Distinguishing Leadership Roles

January 28, 2008

In a movie, one character may yell and even strike another character. Actors train so that their emotions and actions appear lifelike on screen. They embody their roles when the camera is rolling. Later that night, however, these same actors might go out to dinner and laugh and joke the night away. They can and must separate themselves from their roles.

The President of the United States is called President even by those closest to him. Why? To remind him that he must stay in this role (even after his term is over). He is not George Bush the man; he is George Bush the President of the United States. The decisions George Bush (the man) might make could be very different than the ones he makes as President of the United States. We, the public, might have difficulty separating George Bush from the role he plays, but George Bush must act as leader of a large and diverse country, not as a private citizen.

If you are a supervisor, manager, VP, president, CEO, mother, father, coach, rabbi, pastor, etc., you are playing leadership roles. In these roles, you are leading a part of an organization or the whole thing. The role that you play is not who you are as a person.
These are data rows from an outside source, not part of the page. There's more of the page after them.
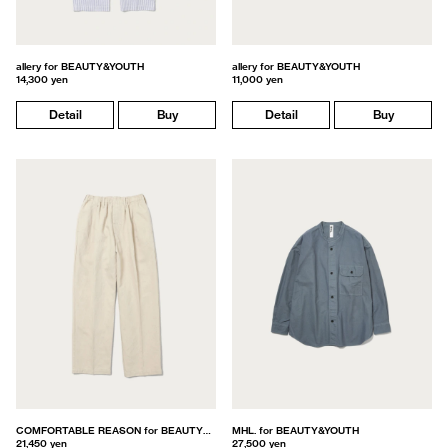
allery for BEAUTY&YOUTH
allery for BEAUTY&YOUTH
14,300 yen
11,000 yen
Detail
Buy
Detail
Buy
COMFORTABLE REASON for BEAUTY&YOUTH
MHL. for BEAUTY&YOUTH
21,450 yen
27,500 yen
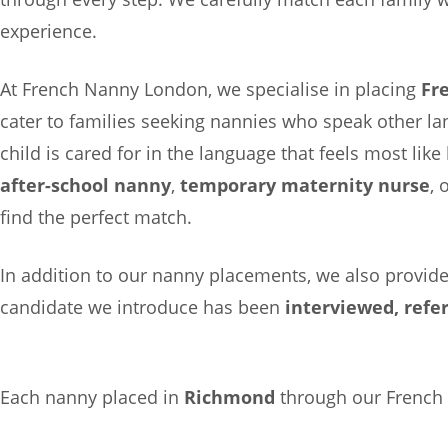
experience.
At French Nanny London, we specialise in placing
Fr
cater to families seeking nannies who speak other l
child is cared for in the language that feels most li
after-school nanny
,
temporary maternity nurse
, 
find the perfect match.
In addition to our nanny placements, we also provid
candidate we introduce has been
interviewed, refe
Each nanny placed in
Richmond
through our French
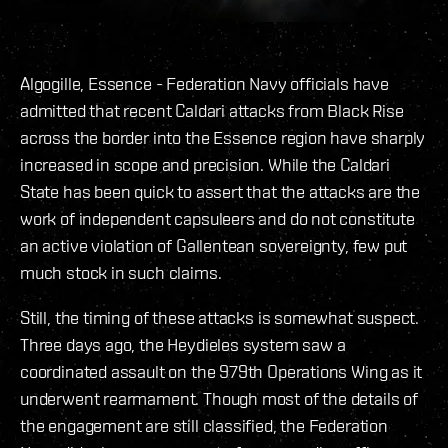
Algogille, Essence - Federation Navy officials have
admitted that recent Caldari attacks from Black Rise
across the border into the Essence region have sharply
increased in scope and precision. While the Caldari
State has been quick to assert that the attacks are the
work of independent capsuleers and do not constitute
an active violation of Gallentean sovereignty, few put
much stock in such claims.
Still, the timing of these attacks is somewhat suspect.
Three days ago, the Heydieles system saw a
coordinated assault on the 979th Operations Wing as it
underwent rearmament. Though most of the details of
the engagement are still classified, the Federation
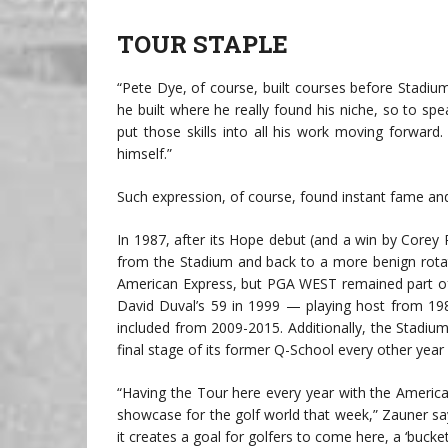
TOUR STAPLE
“Pete Dye, of course, built courses before Stadiu
he built where he really found his niche, so to sp
put those skills into all his work moving forward
himself.”
Such expression, of course, found instant fame an
In 1987, after its Hope debut (and a win by Corey
from the Stadium and back to a more benign rotati
American Express, but PGA WEST remained part of
David Duval’s 59 in 1999 — playing host from 19
included from 2009-2015. Additionally, the Stadi
final stage of its former Q-School every other year
“Having the Tour here every year with the American 
showcase for the golf world that week,” Zauner sa
it creates a goal for golfers to come here, a ‘bucket 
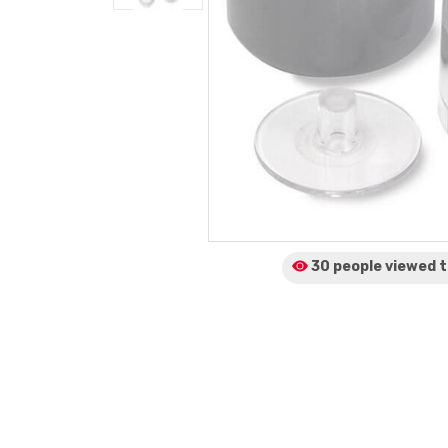
30 people viewed
t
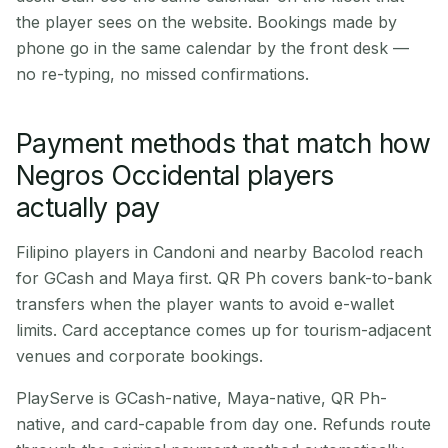
the player sees on the website. Bookings made by
phone go in the same calendar by the front desk —
no re-typing, no missed confirmations.
Payment methods that match how
Negros Occidental players
actually pay
Filipino players in Candoni and nearby Bacolod reach
for GCash and Maya first. QR Ph covers bank-to-bank
transfers when the player wants to avoid e-wallet
limits. Card acceptance comes up for tourism-adjacent
venues and corporate bookings.
PlayServe is GCash-native, Maya-native, QR Ph-
native, and card-capable from day one. Refunds route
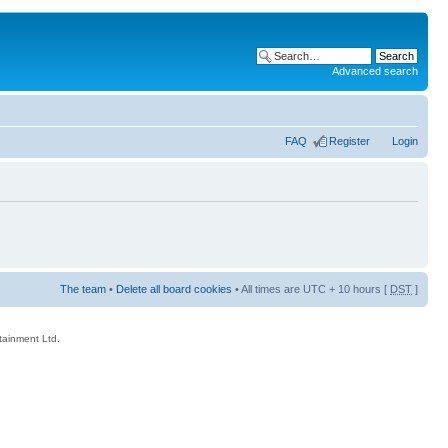
Advanced search
FAQ
Register
Login
The team
•
Delete all board cookies
• All times are UTC + 10 hours [
DST
]
rtainment Ltd.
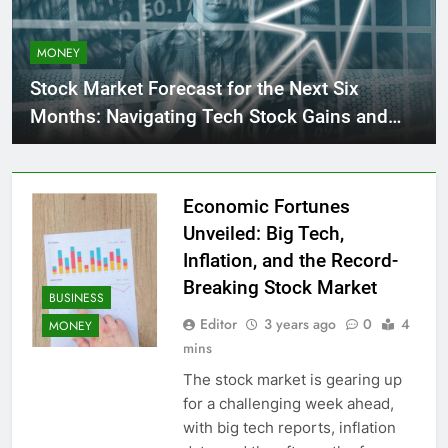
MONEY
Stock Market Forecast for the Next Six
Months: Navigating Tech Stock Gains and
Caution Signs
Economic Fortunes
Unveiled: Big Tech,
Inflation, and the Record-
Breaking Stock Market
BUSINESS
Editor
3 years ago
0
4
MONEY
mins
The stock market is gearing up
for a challenging week ahead,
with big tech reports, inflation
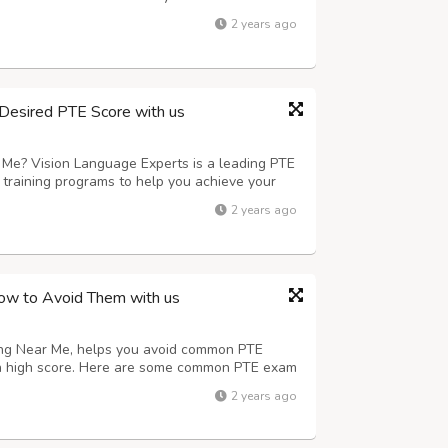
exam. We also offer mock tests and practice
2 years ago
al exam. Looking for the Pte On...
Desired PTE Score with us
 Me? Vision Language Experts is a leading PTE
 training programs to help you achieve your
y experienced and certified PTE trainers who
2 years ago
guidance and support you need ...
w to Avoid Them with us
ning Near Me, helps you avoid common PTE
a high score. Here are some common PTE exam
tructions carefully: Make sure to read and
2 years ago
efully. Not practicing enough: Take pl...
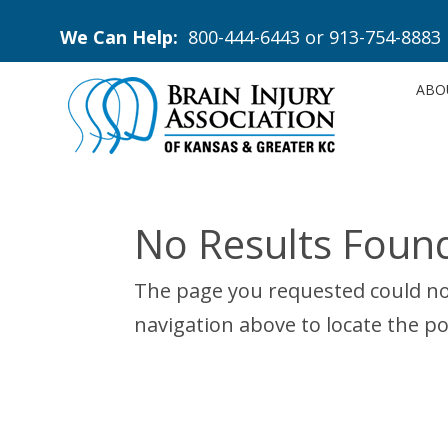
We Can Help:
800-444-6443
or
913-754-8883
ABO
No Results Foun
The page you requested could not
navigation above to locate the po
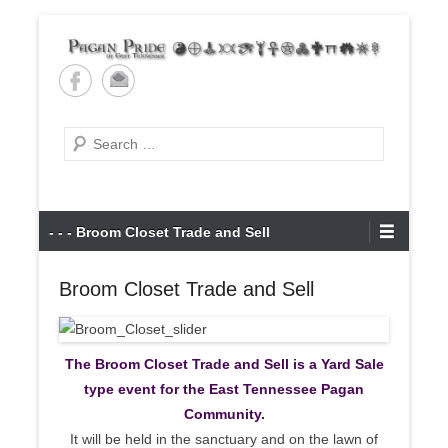
Skip
to
content
Pagan Pride of East
Tennessee
Search
Primary
- - - Broom Closet Trade and Sell
Menu
Broom Closet Trade and Sell
The Broom Closet Trade and Sell is a Yard Sale
type event for the East Tennessee Pagan
Community.
It will be held in the sanctuary and on the lawn of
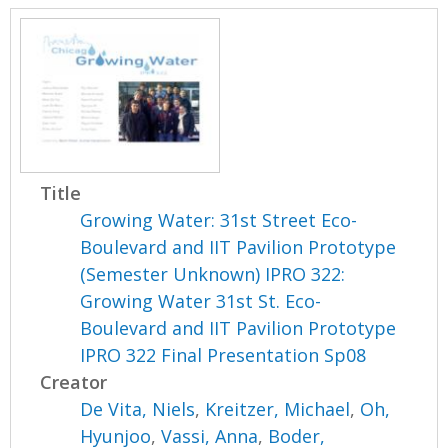
Title
Growing Water: 31st Street Eco-
Boulevard and IIT Pavilion Prototype
(Semester Unknown) IPRO 322:
Growing Water 31st St. Eco-
Boulevard and IIT Pavilion Prototype
IPRO 322 Final Presentation Sp08
Creator
De Vita, Niels
,
Kreitzer, Michael
,
Oh,
Hyunjoo
,
Vassi, Anna
,
Boder,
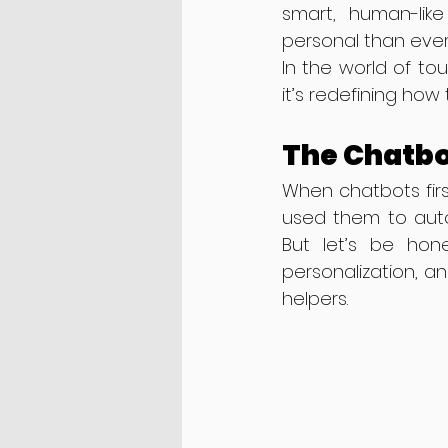
smart, human-lik
personal than ever
In the world of tou
it’s redefining how
The Chatbo
When chatbots first
used them to autom
But let’s be hone
personalization, a
helpers.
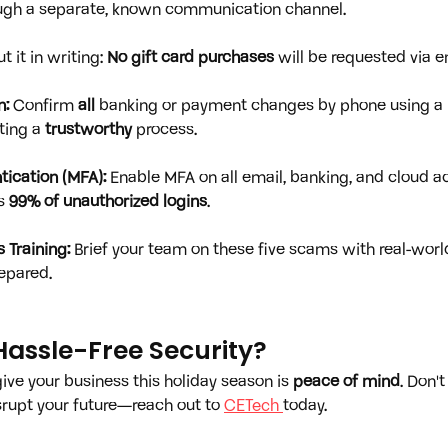
ough a separate, known communication channel.
ut it in writing: 
No gift card purchases
 will be requested via em
n:
 Confirm 
all
 banking or payment changes by phone using a
ting a 
trustworthy
 process.
tication (MFA):
 Enable MFA on all email, banking, and cloud ac
s 
99% of unauthorized logins
.
 Training:
 Brief your team on these five scams with real-wor
epared.
Hassle-Free Security?
ive your business this holiday season is 
peace of mind
. Don't
isrupt your future—reach out to 
CETech 
today.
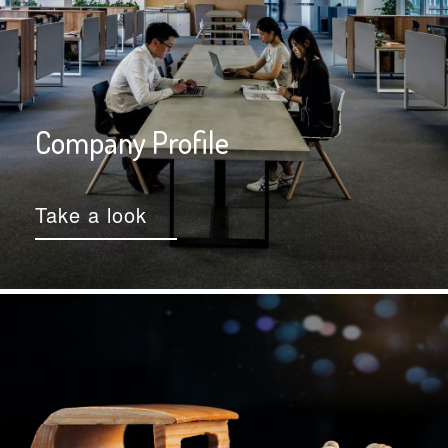
Company Profile
Take a look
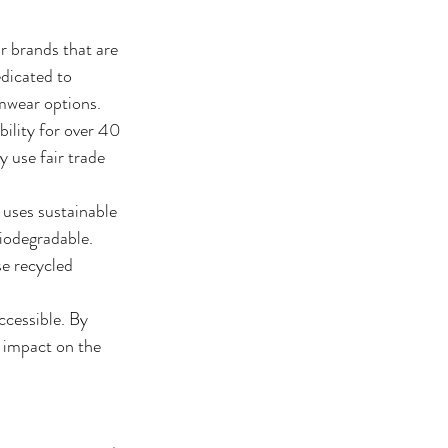
r brands that are 
dicated to 
imwear options.
ility for over 40 
 use fair trade 
uses sustainable 
biodegradable.
e recycled 
ccessible. By 
s impact on the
You will put your own personal stamp on that role, but you are not the role itself. This is an important distinction to make.

Why is this so important? For one, the questions you ask and the decisions you make will often be different. The other day, the woman behind the counter at The Dollar Store asked my daughter, “Do you think you should carry that much money with you?” when my daughter opened her wallet. A few days later, my daughter was at Old Navy and set her purse down while trying on some clothes; before she knew it the pursue was gone. An employee found it in one of the changing rooms without the money inside. You can imagine my daughter’s disappointment and regret.

That evening when I called her from Chicago, she shared the day’s events with me. Gary wanted desperately to be empathetic and loving. The voice of Gary was loud and clear—make your daughter happy, relieve her pain, and give her the money that was lost. It was not a huge amount of money to me, but it was the world to her. Instead, I listened, but I didn’t take her off the emotional hook. She was not in imminent danger and, in the long term, she will be better equipped to own and learn from her decisions by suffering the loss of money now. She needed her Dad, not Gary.

I have played many different roles: president, board member, follower, parent, child, and congregant. My personal reactions and beliefs don’t fluctuate all that much. Only when I know and respect my roles, however, do I do justice to myself and others. Sometimes I let my private convictions be made known, but at the end of the day, I will act in the best interest of those I’ve been charged to represent.

As an Executive Coach, I could benefit by asking easy questions—questions that played to the strengths of individuals or organizations. In so doing, I could get more work or even business equity. I owe it to my clients, however, to challenge them to improve their performance. I ask the difficult questions.

As a business leader and in your other leadership roles, be clear about your role—to yourself and others. Be aware of shifts from you, the person, to you, the leader. Depending upon the situation and setting, your charges will expect constancy and selflessness.